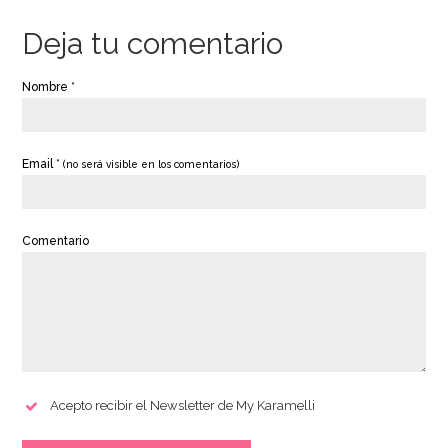
Deja tu comentario
Nombre *
Email *
(no será visible en los comentarios)
Comentario
Acepto recibir el Newsletter de My Karamelli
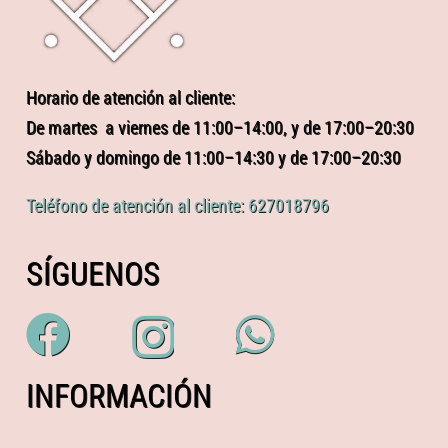
Horario de atención al cliente:
De martes a viernes de 11:00–14:00, y de 17:00–20:30
Sábado y domingo de 11:00–14:30 y de 17:00–20:30
Teléfono de atención al cliente: 627018796
SÍGUENOS
INFORMACIÓN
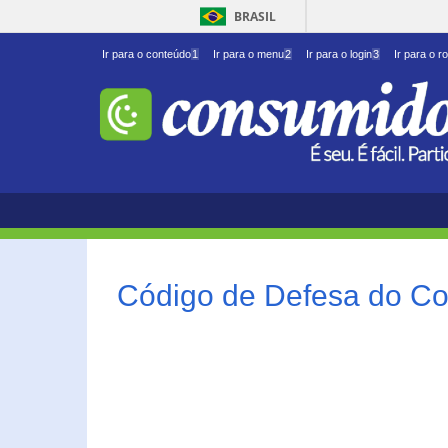
BRASIL
Ir para o conteúdo
1
Ir para o menu
2
Ir para o login
3
Ir para o r
Código de Defesa do Co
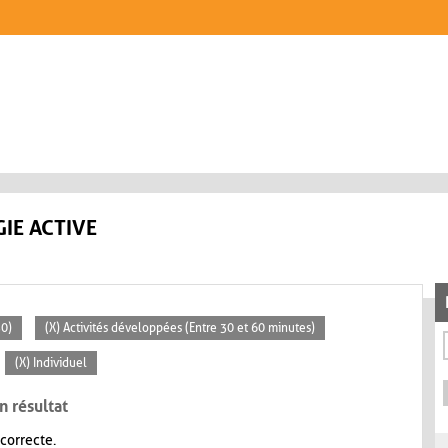
IE ACTIVE
30)
(X) Activités développées (Entre 30 et 60 minutes)
(X) Individuel
n résultat
 correcte.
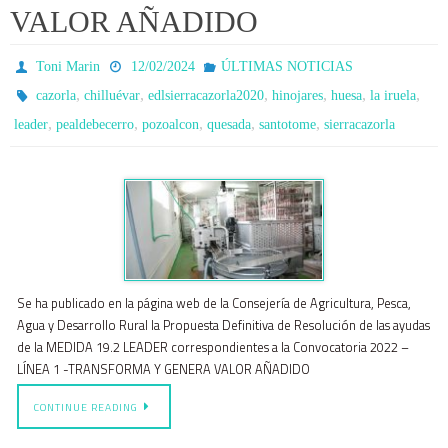
VALOR AÑADIDO
Toni Marin
12/02/2024
ÚLTIMAS NOTICIAS
,
,
,
,
,
,
cazorla
chilluévar
edlsierracazorla2020
hinojares
huesa
la iruela
,
,
,
,
,
leader
pealdebecerro
pozoalcon
quesada
santotome
sierracazorla
Se ha publicado en la página web de la Consejería de Agricultura, Pesca,
Agua y Desarrollo Rural la Propuesta Definitiva de Resolución de las ayudas
de la MEDIDA 19.2 LEADER correspondientes a la Convocatoria 2022 –
LÍNEA 1 -TRANSFORMA Y GENERA VALOR AÑADIDO
CONTINUE READING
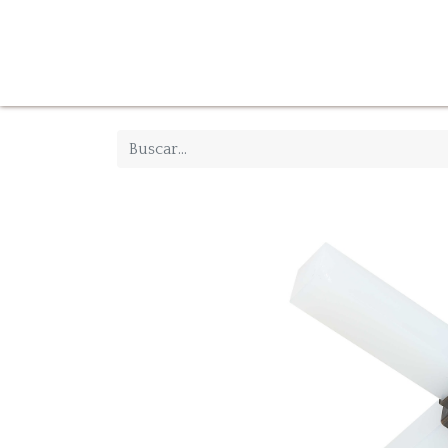
Tienda
Inicio
Iluminación
Decoración
Mue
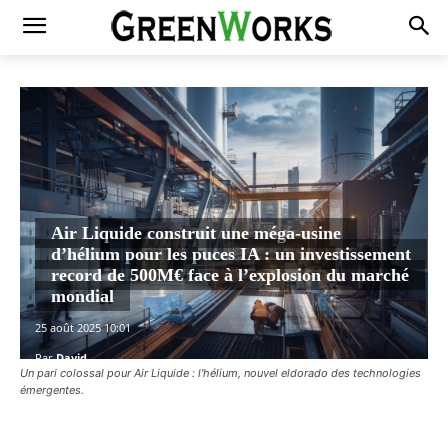
Air Liquide construit une méga-usine
d’hélium pour les puces IA : un investissement
record de 500M€ face à l’explosion du marché
mondial
25 août 2025 10:01
Par
David
Un pari colossal pour Air Liquide : l'hélium, nouvel eldorado des technologies
émergentes.
Facebook
X
Pinterest
WhatsAp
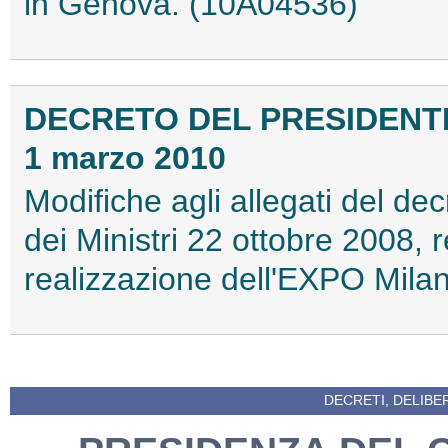
in Genova. (10A04536)
DECRETO DEL PRESIDENTE
1 marzo 2010
Modifiche agli allegati del de
dei Ministri 22 ottobre 2008, 
realizzazione dell'EXPO Mil
DECRETI, DELIBE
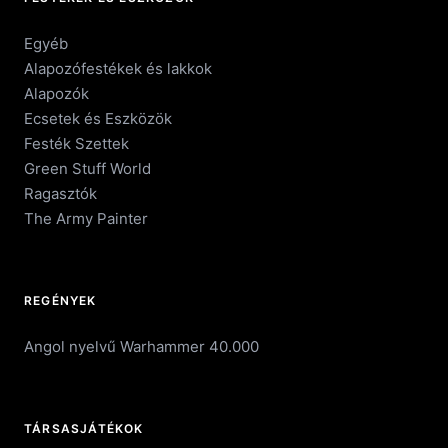
Egyéb
Alapozófestékek és lakkok
Alapozók
Ecsetek és Eszközök
Festék Szettek
Green Stuff World
Ragasztók
The Army Painter
REGÉNYEK
Angol nyelvű Warhammer 40.000
TÁRSASJÁTÉKOK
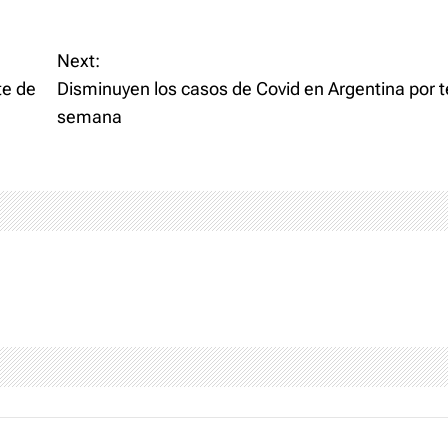
Next:
te de
Disminuyen los casos de Covid en Argentina por t
semana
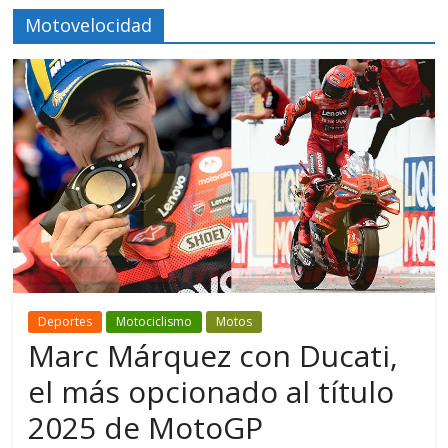
Motovelocidad
Deportes
Motociclismo
Motos
Marc Márquez con Ducati,
el más opcionado al título
2025 de MotoGP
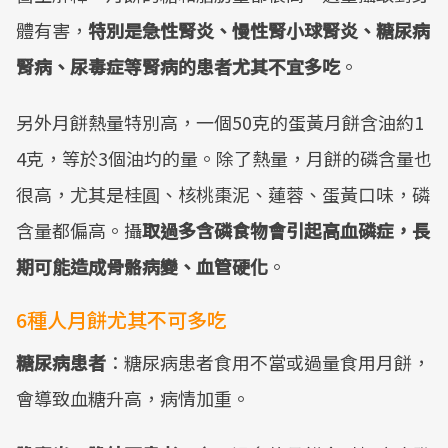
Mute
體有害，
特別是急性腎炎、慢性腎小球腎炎、糖尿病
腎病、尿毒症等腎病的患者尤其不宜多吃
。
另外月餅熱量特別高，一個50克的蛋黃月餅含油約1
4克，等於3個油圴的量。除了熱量，月餅的磷含量也
很高，尤其是桂圓、核桃棗泥、蓮蓉、蛋黃口味，磷
含量都偏高。攝
取過多含磷食物會引起高血磷症，長
期可能造成骨骼病變、血管硬化
。
6種人月餅尤其不可多吃
糖尿病患者
：糖尿病患者食用不當或過量食用月餅，
會導致血糖升高，病情加重。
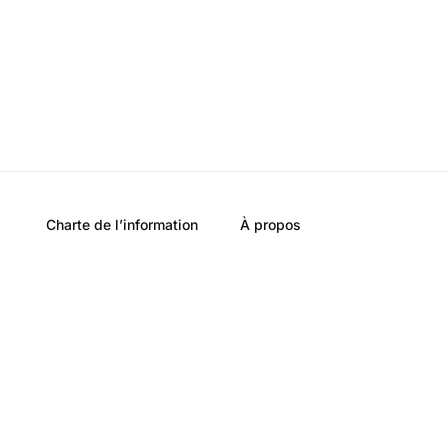
Charte de l’information
À propos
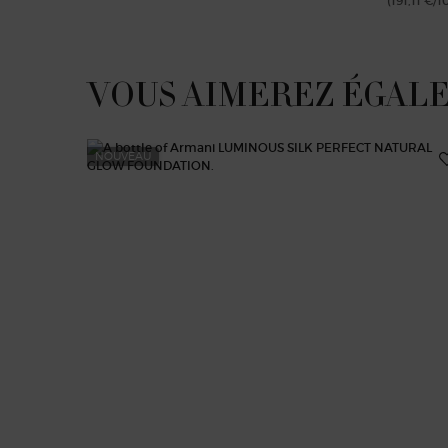
(191,11 €/1
VOUS AIMEREZ ÉGAL
NOUVEAU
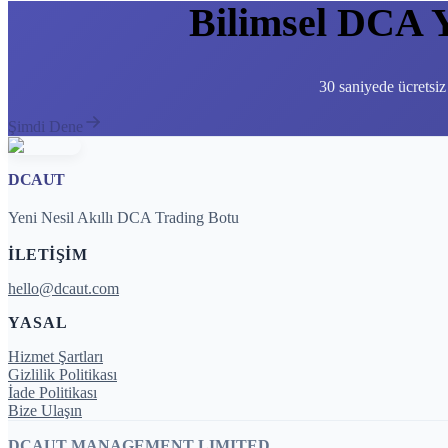
Bilimsel DCA 
30 saniyede ücretsiz
Şimdi Dene
DCAUT
Yeni Nesil Akıllı DCA Trading Botu
İLETIŞIM
hello@dcaut.com
YASAL
Hizmet Şartları
Gizlilik Politikası
İade Politikası
Bize Ulaşın
DCAUT MANAGEMENT LIMITED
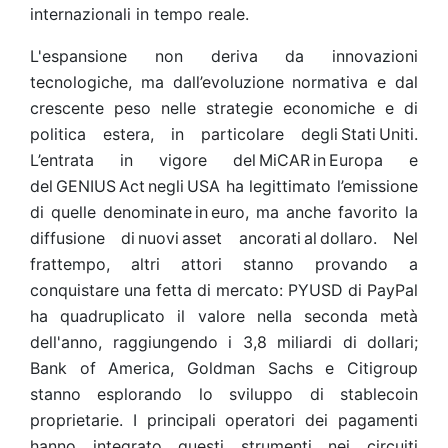
internazionali in tempo reale.
L'espansione non deriva da innovazioni
tecnologiche, ma dall’evoluzione normativa e dal
crescente peso nelle strategie economiche e di
politica estera, in particolare degli Stati Uniti.
L’entrata in vigore del MiCAR in Europa e
del GENIUS Act negli USA ha legittimato l’emissione
di quelle denominate in euro, ma anche favorito la
diffusione di nuovi asset ancorati al dollaro. Nel
frattempo, altri attori stanno provando a
conquistare una fetta di mercato: PYUSD di PayPal
ha quadruplicato il valore nella seconda metà
dell'anno, raggiungendo i 3,8 miliardi di dollari;
Bank of America, Goldman Sachs e Citigroup
stanno esplorando lo sviluppo di stablecoin
proprietarie. I principali operatori dei pagamenti
hanno integrato questi strumenti nei circuiti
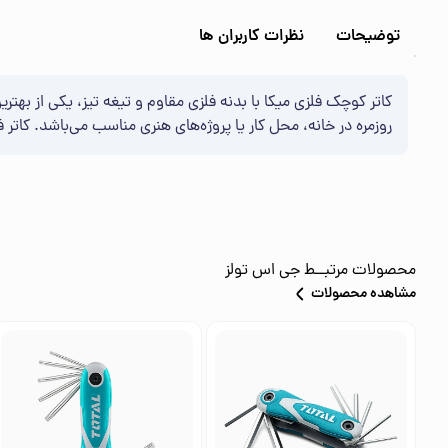
توضیحات
نظرات کاربران ها
کاتر کوچک فلزی میکا با بدنه فلزی مقاوم و تیغه تیز، یکی از به
روزمره در خانه، محل کار یا پروژه‌های هنری مناسب می‌باشد. کاتر 
محصولات مرتبــط
جی اس تولز
مشاهده محصولات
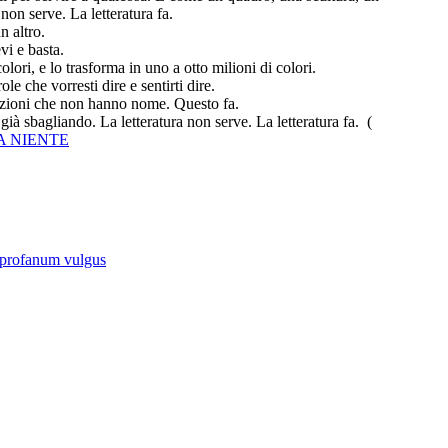
on serve. La letteratura fa.
n altro.
vi e basta.
ri, e lo trasforma in uno a otto milioni di colori.
role che vorresti dire e sentirti dire.
sazioni che non hanno nome. Questo fa.
 già sbagliando. La letteratura non serve. La letteratura fa.
(
A NIENTE
 profanum vulgus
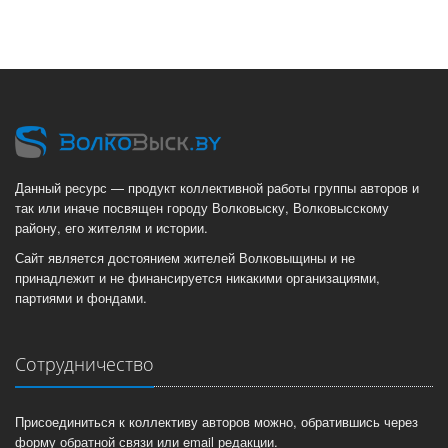
Данный ресурс — продукт коллективной работы группы авторов и
так или иначе посвящен городу Волковыску, Волковысскому
району, его жителям и истории.
Сайт является достоянием жителей Волковыщины и не
принадлежит и не финансируется никакими организациями,
партиями и фондами.
Сотрудничество
Присоединиться к коллективу авторов можно, обратившись через
форму обратной связи или email редакции.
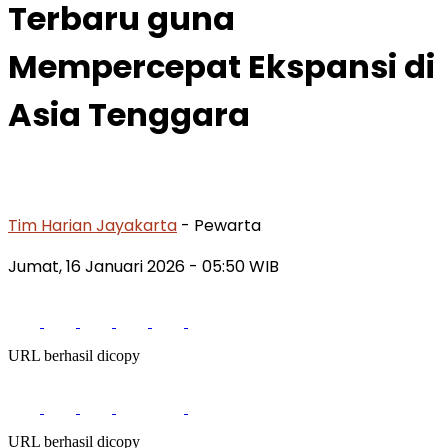
Terbaru guna
Mempercepat Ekspansi di
Asia Tenggara
Tim Harian Jayakarta
- Pewarta
Jumat, 16 Januari 2026
- 05:50 WIB
URL berhasil dicopy
URL berhasil dicopy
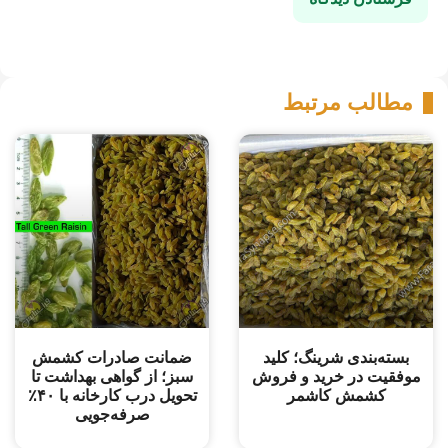
مطالب مرتبط
بسته‌بندی شرینگ؛ کلید
ضمانت صادرات کشمش
موفقیت در خرید و فروش
سبز؛ از گواهی بهداشت تا
کشمش کاشمر
تحویل درب کارخانه با ۴۰٪
صرفه‌جویی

__REQUIREMENT__. Render every line of text in the rows above as a JSON list of strings, one string per line, with blank lines dropped. Leave the pictures out of the answer.

__SOLUTION TO THE EXERCISE__.
[
  "Deja tu comentario",
  "Nombre *",
  "Email *",
  "(no será visible en los comentarios)",
  "Comentario",
  "Acepto recibir el Newsletter de My Karamelli",
  "Horario de atención al cliente:",
  "De martes a viernes de 11:00–14:00, y de 17:00–20:30",
  "Sábado y domingo de 11:00–14:30 y de 17:00–20:30",
  "Teléfono de atención al cliente: 627018796",
  "SÍGUENOS",
  "INFORMACIÓN",
  "BRASIL",
  "Ir para o conteúdo",
  "1",
  "Ir para o menu",
  "2",
  "Ir para o login",
  "3",
  "Ir para o r",
  "Código de Defesa do Co",
  "IE ACTIVE",
  "30)",
  "(X) Activités développées (Entre 30 et 60 minutes)",
  "(X) Individuel",
  "n résultat",
  " correcte.",
  "VALOR AÑADIDO",
  "Toni Marin",
  "12/02/2024",
  "ÚLTIMAS NOTICIAS",
  ",",
  ",",
  ",",
  ",",
  ",",
  ",",
  "cazorla",
  "chilluévar",
  "edlsierracazorla2020",
  "hinojares",
  "huesa",
  "la iruela",
  ",",
  ",",
  ",",
  ",",
  ",",
  "leader",
  "pealdebecerro",
  "pozoalcon",
  "quesada",
  "santotome",
  "sierracazorla",
  "Se ha publicado en la página web de la Consejería de Agricultura, Pesca,",
  "Agua y Desarrollo Rural la Propuesta Definitiva de Resolución de las ayudas",
  "de la MEDIDA 19.2 LEADER correspondientes a la Convocatoria 2022 –",
  "LÍNEA 1 -TRANSFORMA Y GENERA VALOR AÑADIDO",
  "CONTINUE READING",
  "Tienda",
  "Inicio",
  "Iluminación",
  "Decoración",
  "Mue",
  "Air Liquide construit une méga-usine",
  "d’hélium pour les puces IA : un investissement",
  "record de 500M€ face à l’explosion du marché",
  "mondial",
  "25 août 2025 10:01",
  "Par",
  "David",
  "Un pari colossal pour Air Liquide : l'hélium, nouvel eldorado des technologies",
  "émergentes.",
  "Facebook",
  "X",
  "Pinterest",
  "WhatsAp",
  "in Genova. (10A04536)",
  "DECRETO DEL PRESIDENTE",
  "1 marzo 2010",
  "Modifiche agli allegati del de",
  "dei Ministri 22 ottobre 2008, ",
  "realizzazione dell'EXPO Mil",
  "DECRETI, DELIBE",
  "Egyéb",
  "Alapozófestékek és lakkok",
  "Alapozók",
  "Ecsetek és Eszközök",
  "Festék Szettek",
  "Green Stuff World",
  "Ragasztók",
  "The Army Painter",
  "REGÉNYEK",
  "Angol nyelvű Warhammer 40.000",
  "TÁRSASJÁTÉKOK",
  "Next:",
  "te de",
  "Disminuyen los casos de Covid en Argentina por t",
  "semana",
  "Motovelocidad",
  "Deportes",
  "Motociclismo",
  "Motos",
  "Marc Márquez con Ducati,",
  "el más opcionado al título",
  "2025 de MotoGP",
  "Mute",
  "體有害，",
  "特別是急性腎炎、慢性腎小球腎炎、糖尿病",
  "腎病、尿毒症等腎病的患者尤其不宜多吃",
  "。",
  "另外月餅熱量特別高，一個50克的蛋黃月餅含油約1",
  "4克，等於3個油圴的量。除了熱量，月餅的磷含量也",
  "很高，尤其是桂圓、核桃棗泥、蓮蓉、蛋黃口味，磷",
  "含量都偏高。攝",
  "取過多含磷食物會引起高血磷症，長",
  "期可能造成骨骼病變、血管硬化",
  "。",
  "6種人月餅尤其不可多吃",
  "糖尿病患者",
  "：糖尿病患者食用不當或過量食用月餅，",
  "會導致血糖升高，病情加重。",
  "Charte de l’information",
  "À propos",
  "(191,11 €/1",
  "VOUS AIMEREZ ÉGAL",
  "NOUVEAU",
  "Bilimsel DCA ",
  "30 saniyede ücretsiz",
  "Şimdi Dene",
  "DCAUT",
  "Yeni Nesil Akıllı DCA Trading Botu",
  "İLETIŞIM",
  "hello@dcaut.com",
  "YASAL",
  "Hizmet Şartları",
  "Gizlilik Politikası",
  "İade Politikası",
  "Bize Ulaşın",
  "DCAUT MANAGEMENT LIMITED",
  "internazionali in tempo reale.",
  "L'espansione non deriva da innovazioni",
  "tecnologiche, ma dall’evoluzione normativa e dal",
  "crescente peso nelle strategie economiche e di",
  "politica estera, in particolare degli Stati Uniti.",
  "L’entrata in vigore del MiCAR in Europa e",
  "del GENIUS Act negli USA ha legittimato l’emissione",
  "di quelle denominate in euro, ma anche favorito la",
  "diffusione di nuovi asset ancorati al dollaro. Nel",
  "frattempo, altri attori stanno provando a",
  "conquistare una fetta di mercato: PYUSD di PayPal",
  "ha quadruplicato il valore nella seconda metà",
  "dell'anno, raggiungendo i 3,8 miliardi di dollari;",
  "Bank of America, Goldman Sachs e Citigroup",
  "stanno esplorando lo sviluppo di stablecoin",
  "proprietarie. I principali operatori dei pagamenti",
  "hanno integrato questi strumenti nei circuiti",
  "توضیحات",
  "نظرات کاربران ها",
  "کاتر کوچک فلزی میکا با بدنه فلزی مقاوم و تیغه تیز، یکی از به",
  "روزمره در خانه، محل کار یا پروژه‌های هنری مناسب می‌باشد. کاتر ",
  "محصولات مرتبــط",
  "جی اس تولز",
  "مشاهده محصولات",
  "on serve. La letteratura fa.",
  "n altro.",
  "vi e basta.",
  "ri, e lo trasforma in uno a otto milioni di colori.",
  "role che vorresti dire e sentirti dire.",
  "sazioni che non hanno nome. Questo fa.",
  " già sbagliando. La letteratura non serve. La letteratura fa.",
  "(",
  "A NIENTE",
  " profanum vulgus",
  "Данный ресурс — продукт коллективной работы группы авторов и",
  "так или иначе посвящен городу Волковыску, Волковысскому",
  "району, его жителям и истории.",
  "Сайт является достоянием жителей Волковыщины и не",
  "принадлежит и не финансируется никакими организациями,",
  "партиями и фондами.",
  "Сотрудничество",
  "Присоединиться к коллективу авторов можно, обратившись через",
  "форму обратной связи или email редакции.",
  "Terbaru guna",
  "Mempercepat Ekspansi di",
  "Asia Tenggara",
  "Tim Harian Jayakarta",
  "- Pewarta",
  "Jumat, 16 Januari 2026",
  "- 05:50 WIB",
  "URL berhasil dicopy",
  "URL berhasil dicopy",
  "مطالب مرتبط",
  "بسته‌بندی شرینگ؛ کلید",
  "ضمانت صادرات کشمش",
  "موفقیت در خرید و فروش",
  "سبز؛ از گواهی بهداشت تا",
  "کشمش کاشمر",
  "تحویل درب کارخانه با ۴۰٪",
  "صرفه‌جویی"
]